== WORK TASK ==
Display every line below that contains the word "Record".

──────────────────────────────

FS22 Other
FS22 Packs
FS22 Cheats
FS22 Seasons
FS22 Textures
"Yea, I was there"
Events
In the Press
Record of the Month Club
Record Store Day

──────────────────────────────

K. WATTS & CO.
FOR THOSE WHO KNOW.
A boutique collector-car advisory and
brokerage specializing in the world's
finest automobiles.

──────────────────────────────

== OUTPUT BELOW ==
Record of the Month Club
Record Store Day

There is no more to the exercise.